Calle Soriano

“Noturno indiano”, Antonio Tabucchi

Posted in Literatura by iurimuller on 19 de fevereiro de 2014
Escrito em 1984, publicado pela Cosac Naify no Brasil em 2012.

Escrito em 1984, publicado pela Cosac Naify no Brasil em 2012.

Como escrever sobre o “Noturno indiano” de Tabucchi? A começar, quem sabe, pela frase da fotógrafa francesa que o narrador encontra numa das últimas passagens da novela: “desconfie dos trechos escolhidos”.

1. Quase um segundo livro pode ser encontrado – ou imaginado – para além da moldura do texto apresentado por Tabucchi. Neste relato de viagem, a maior parte dos dias de expedição passa sem qualquer nota, assim como alguns encontros são suprimidos e os diálogos bruscamente interrompidos. O que a novela alcança ao leitor é o objetivo dos deslocamentos – encontrar alguém, “uma Sombra”, este Xavier que parece ter se perdido no país asiático.

2. Ao início, Tabucchi lista os lugares e cidades da Índia em que a narrativa se desenvolve.
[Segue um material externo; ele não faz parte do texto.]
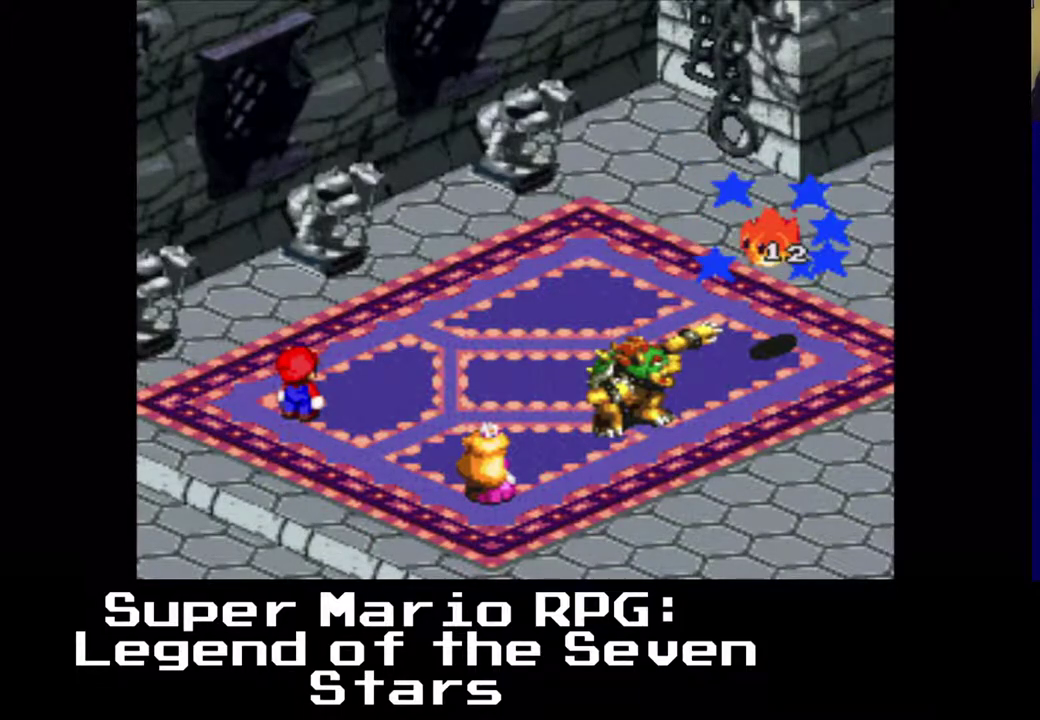
{"buttons": [], "left_stick": "center", "events": []}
Como o Beach Candy Hospital, de Mumbai, provavelmente uma pista falsa nesta procura, os hoteis de luxo em regiões ainda assoladas pela miséria, a sede da Sociedade Teosófica, em Madras (por onde passam ecos de Fernando Pessoa, poeta português traduzido por Tabucchi), estações de trem e paradas de beira da estrada. O italiano, na nota prévia, convida o leitor comovido a seguir os seus passos: “(…) a ilusão de que um repertório topográfico, com a força que o real possui, pudesse iluminar este Noturno em que se procura uma Sombra; ou então a irracional conjectura de que algum amante de percursos incongruentes pudesse um dia utilizá-lo como guia”.

3. Sobrevoa o romance certa atmosfera mística, que o narrador-personagem não parece aceitar de todo. Há, além das cartas de Madras, endereçadas aos membros da Sociedade Teosófica, um encontro na estrada que leva o viajante a Mangalore. Naquela parada de ônibus, descrita pelo escritor como um barracão mal iluminado às margens da pista, o narrador se defronta com um adivinho (um pequeno homem com membros e rosto deformados) e seu irmão, espécie de tradutor. O adivinho, ainda que tenha recebido dinheiro, tem dificuldades para decifrar o “karma” e o “atma” do narrador. Limita-se a observar a cena de um barco ao mar, com muitas luzes ao seu redor. “Mais não vê, é inútil insistir”, resigna-se o irmão.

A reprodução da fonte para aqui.